Foi assim que a concebeu: como uma peça de câmara sobre amor e morte, com uma jovem apaixonada e um homem mais velho, em tempos também ele apaixonado, mas não agora; como uma acção apoiada por música complexa e irrequieta, cantada num inglês que evoca continuamente um italiano imaginado.
Superficialmente, esta concepção não é mal pensada. As personagens são bastante equilibradas: o casal encurralado, a amante abandonada batendo nas janelas, o marido ciumento. E até a vivenda, com os macacos de estimação de Byron pendurados languidamente nos candelabros e os pavões a passearem-se de um lado para o outro por entre a pomposa mobília napolitana, ostenta a mistura certa de intemporalidade e decadência.
Contudo, primeiro na quinta de Lucy e agora aqui, não consegue entregar -se ao projecto de alma e coração. Há algo de errado na sua concepção, algo que não vem do coração. Uma mulher que se queixa aos céus por os criados estarem a espiá-la e ter de aliviar os seus desejos com o amante num armário para vassouras — que interessa isso? Consegue arranjar palavras para Byron, mas a Teresa que a história lhe legou — jovem, gananciosa, obstinada, petulante — não coincide com a música com que sonhou, música essa cujas harmonias, luxuriantemente outonais e contudo de uma ironia acutilante, consegue escutar velada na sua mente.
Tenta outra via. Abandonando as páginas de anotações que escreveu, abandonando a ousada e precoce jovem recém-casada com o seu amado Lorde inglês, tenta recriar Teresa na Idade Média. A nova Teresa é uma viúva roliça de baixa estatura que vive na Vivenda Gamba com o pai idoso, tratando da lida da casa, apertando os cordões à bolsa, sempre atenta para que os criados não roubem açúcar. Byron, nesta nova versão, há muito que faleceu; a única aspiração de Teresa à imortalidade e o conforto das noites passadas em solidão é a arca cheia de cartas e recordações que tem debaixo da cama, a que ela chama as suas reliquiae, que as suas sobrinhas abrirão após a sua morte e examinarão com reverência. Será esta a heroína de que ele tem andado à procura? Será que uma Teresa mais velha lhe absorverá o coração, encontrando-se o seu coração no estado em que se encontra neste momento?

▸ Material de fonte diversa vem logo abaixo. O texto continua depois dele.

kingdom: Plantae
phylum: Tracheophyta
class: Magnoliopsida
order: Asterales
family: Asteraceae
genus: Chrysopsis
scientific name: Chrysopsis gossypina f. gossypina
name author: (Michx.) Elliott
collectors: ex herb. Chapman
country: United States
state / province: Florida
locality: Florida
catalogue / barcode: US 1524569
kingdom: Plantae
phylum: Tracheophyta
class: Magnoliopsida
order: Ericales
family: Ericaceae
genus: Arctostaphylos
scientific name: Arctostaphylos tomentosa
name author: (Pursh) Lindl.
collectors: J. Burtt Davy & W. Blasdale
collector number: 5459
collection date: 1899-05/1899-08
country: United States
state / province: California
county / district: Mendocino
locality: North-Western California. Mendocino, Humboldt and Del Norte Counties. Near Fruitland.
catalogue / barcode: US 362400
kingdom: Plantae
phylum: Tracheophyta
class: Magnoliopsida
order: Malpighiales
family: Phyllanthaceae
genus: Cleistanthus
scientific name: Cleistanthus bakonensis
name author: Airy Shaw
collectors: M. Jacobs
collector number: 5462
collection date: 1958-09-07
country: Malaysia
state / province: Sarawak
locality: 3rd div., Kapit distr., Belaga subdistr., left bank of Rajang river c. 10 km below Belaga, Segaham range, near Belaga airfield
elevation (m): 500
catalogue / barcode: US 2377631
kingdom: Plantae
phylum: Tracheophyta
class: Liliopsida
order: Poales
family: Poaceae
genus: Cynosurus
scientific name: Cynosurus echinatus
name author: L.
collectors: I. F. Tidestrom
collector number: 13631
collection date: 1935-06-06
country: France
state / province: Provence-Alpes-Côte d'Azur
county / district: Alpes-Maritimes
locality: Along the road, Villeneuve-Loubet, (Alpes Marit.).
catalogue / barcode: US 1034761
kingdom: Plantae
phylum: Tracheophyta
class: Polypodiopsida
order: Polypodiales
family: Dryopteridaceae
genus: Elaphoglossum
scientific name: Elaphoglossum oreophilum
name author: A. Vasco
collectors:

O tempo não foi simpático para Teresa. Com o peito pesado, o tronco atarracado, as pernas curtas, parece-se mais com uma camponesa, uma contadina, do que com uma aristocrata. As feições que Byron em tempos tanto admirava, tornaram-se hécticas; no Verão tem ataques de asma que a deixam sem respirar.
Nas cartas que Byron lhe escreveu chama-lhe Minha amiga, depois Meu amor e, depois,Meu amor para sempre. Mas existem outras cartas, cartas a que ela não tem acesso e às quais não pode deitar fogo. Nessas cartas, dirigidas aos seus amigos ingleses, Byron trata-a com desrespeito, colocando-a na lista das suas conquistas italianas, troça do marido dela, alude a mulheres do seu meio com quem dormiu. Durante os anos que se seguiram à morte de Byron, os seus amigos escreveram memórias atrás de memórias com base nas suas cartas. Depois de conquistar a jovem Teresa, rezam as histórias, Byron depressa perdeu o interesse por ela; achava-a de cabeça oca; ficou com ela apenas por obrigação; foi para fugir dela que partiu para a Grécia e para a sua morte. Estas calúnias magoam-na imenso. Os anos que passou com Byron são o ponto mais alto da sua vida. O amor de Byron é tudo o que a faz sentir diferente, a faz sentir alguém. Sem ele, ela não é nada: uma mulher que já viveu a mocidade, sem planos, passando os dias numa cidade de província, trocando visitas com amigas, massajando as pernas do pai quando lhe doem, dormindo sozinha.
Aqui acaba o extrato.